Tout se passe comme si je n’avais pas besoin de connaître la suite. Ou plutôt comme si j’avais la sensation de déjà la connaître. Et que je sais déjà qu’elle sera mauvaise. Du pessimisme, quoi. Mais ça paraît déterminé. Comme si je n’avais pas envie que ça fonctionne bien. Comme si l’échec inévitable justifiait mon attitude. En bref, comme un circuit fermé. À quoi bon essayer puisque je sais déjà que je vais échouer ? Et ainsi je suis sûr de ne pas me tromper. Et les preuves sont là. Il n’y a pas à tortiller.
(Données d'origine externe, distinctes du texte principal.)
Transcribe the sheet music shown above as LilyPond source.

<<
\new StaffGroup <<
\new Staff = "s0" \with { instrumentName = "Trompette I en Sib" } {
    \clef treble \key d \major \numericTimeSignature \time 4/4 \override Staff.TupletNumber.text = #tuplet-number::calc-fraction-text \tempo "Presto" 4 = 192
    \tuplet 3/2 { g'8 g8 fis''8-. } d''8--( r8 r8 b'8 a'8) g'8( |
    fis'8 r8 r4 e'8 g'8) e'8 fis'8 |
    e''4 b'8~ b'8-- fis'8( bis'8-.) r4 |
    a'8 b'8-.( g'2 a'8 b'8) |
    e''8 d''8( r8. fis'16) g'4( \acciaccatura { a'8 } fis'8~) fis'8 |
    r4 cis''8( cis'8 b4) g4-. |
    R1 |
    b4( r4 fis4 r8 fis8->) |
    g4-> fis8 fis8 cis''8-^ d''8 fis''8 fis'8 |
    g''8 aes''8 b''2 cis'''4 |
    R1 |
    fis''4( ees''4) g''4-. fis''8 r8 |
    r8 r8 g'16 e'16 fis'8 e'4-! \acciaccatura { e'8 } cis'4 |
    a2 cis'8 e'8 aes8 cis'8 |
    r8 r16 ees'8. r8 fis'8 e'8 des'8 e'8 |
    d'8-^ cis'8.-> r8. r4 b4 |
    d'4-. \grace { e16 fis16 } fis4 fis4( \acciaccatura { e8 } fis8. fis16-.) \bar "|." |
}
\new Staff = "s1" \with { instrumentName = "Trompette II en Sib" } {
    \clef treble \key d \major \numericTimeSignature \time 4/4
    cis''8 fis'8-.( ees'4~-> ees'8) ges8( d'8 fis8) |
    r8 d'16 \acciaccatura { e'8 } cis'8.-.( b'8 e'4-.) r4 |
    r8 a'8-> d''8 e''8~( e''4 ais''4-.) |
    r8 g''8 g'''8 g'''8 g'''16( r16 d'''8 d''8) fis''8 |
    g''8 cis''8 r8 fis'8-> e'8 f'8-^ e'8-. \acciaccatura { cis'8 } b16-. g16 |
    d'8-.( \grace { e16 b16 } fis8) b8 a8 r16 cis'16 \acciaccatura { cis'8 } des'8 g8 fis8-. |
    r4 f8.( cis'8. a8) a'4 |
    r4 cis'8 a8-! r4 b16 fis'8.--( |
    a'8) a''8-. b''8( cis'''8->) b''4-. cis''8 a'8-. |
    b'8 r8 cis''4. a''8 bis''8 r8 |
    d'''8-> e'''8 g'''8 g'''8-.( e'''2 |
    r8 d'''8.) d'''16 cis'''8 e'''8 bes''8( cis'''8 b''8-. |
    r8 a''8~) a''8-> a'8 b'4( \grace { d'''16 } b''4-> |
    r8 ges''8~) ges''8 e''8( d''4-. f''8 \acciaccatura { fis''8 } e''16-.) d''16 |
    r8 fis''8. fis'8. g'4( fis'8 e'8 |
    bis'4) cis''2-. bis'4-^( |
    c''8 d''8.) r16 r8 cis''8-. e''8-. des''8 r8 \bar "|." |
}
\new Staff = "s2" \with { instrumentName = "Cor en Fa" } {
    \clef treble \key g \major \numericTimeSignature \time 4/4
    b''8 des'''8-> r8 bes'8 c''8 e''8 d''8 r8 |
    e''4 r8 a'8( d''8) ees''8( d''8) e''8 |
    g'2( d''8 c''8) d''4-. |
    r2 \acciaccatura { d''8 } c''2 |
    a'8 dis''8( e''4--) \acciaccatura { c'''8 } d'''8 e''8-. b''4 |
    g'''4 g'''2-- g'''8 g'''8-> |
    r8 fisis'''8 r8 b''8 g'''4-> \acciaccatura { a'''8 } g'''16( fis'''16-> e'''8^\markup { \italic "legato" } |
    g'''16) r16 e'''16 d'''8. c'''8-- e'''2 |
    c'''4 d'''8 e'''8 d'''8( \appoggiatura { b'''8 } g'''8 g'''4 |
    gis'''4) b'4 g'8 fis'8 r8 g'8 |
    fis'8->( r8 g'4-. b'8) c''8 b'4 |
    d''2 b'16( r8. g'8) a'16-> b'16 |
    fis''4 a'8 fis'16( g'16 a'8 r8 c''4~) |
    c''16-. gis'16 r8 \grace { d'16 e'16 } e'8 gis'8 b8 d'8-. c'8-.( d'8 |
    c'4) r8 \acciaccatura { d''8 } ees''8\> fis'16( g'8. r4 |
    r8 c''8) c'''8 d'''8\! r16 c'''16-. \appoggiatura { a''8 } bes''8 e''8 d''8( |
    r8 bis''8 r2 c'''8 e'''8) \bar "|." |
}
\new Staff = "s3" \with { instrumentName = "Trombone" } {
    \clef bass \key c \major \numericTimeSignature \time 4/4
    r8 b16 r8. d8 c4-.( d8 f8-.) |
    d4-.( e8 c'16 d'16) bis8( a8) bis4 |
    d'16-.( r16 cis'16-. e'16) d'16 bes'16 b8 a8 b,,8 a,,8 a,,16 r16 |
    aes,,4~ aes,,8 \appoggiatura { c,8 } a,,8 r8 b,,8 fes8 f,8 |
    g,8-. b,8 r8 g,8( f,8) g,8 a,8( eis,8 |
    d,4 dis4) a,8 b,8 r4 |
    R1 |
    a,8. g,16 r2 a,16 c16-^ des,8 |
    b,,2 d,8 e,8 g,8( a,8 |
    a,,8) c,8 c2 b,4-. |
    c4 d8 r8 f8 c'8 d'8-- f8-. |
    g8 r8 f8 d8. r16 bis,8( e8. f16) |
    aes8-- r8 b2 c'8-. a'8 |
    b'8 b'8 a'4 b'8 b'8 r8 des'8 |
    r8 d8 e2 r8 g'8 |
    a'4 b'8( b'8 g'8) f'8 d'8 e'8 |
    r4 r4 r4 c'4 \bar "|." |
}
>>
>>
Que ce soit lamentable ou simplement méchant n’a aucune importance. Je ne vais pas répondre à la provocation. Et il n’est pas question que je regarde ailleurs pour voir que ça pourrait se passer autrement. Puisque c’est impossible, il n’y a pas à discuter. Il vaut mieux s’occuper de ce qui est certain. Les éventualités n’ont aucun intérêt. Les soi-disant projets que l’on est incapable de réaliser ne sont qu’un bon moyen de se faire du mal. Quant au reste, pardon ! On a déjà donné, et on a constaté que c’était du chiqué.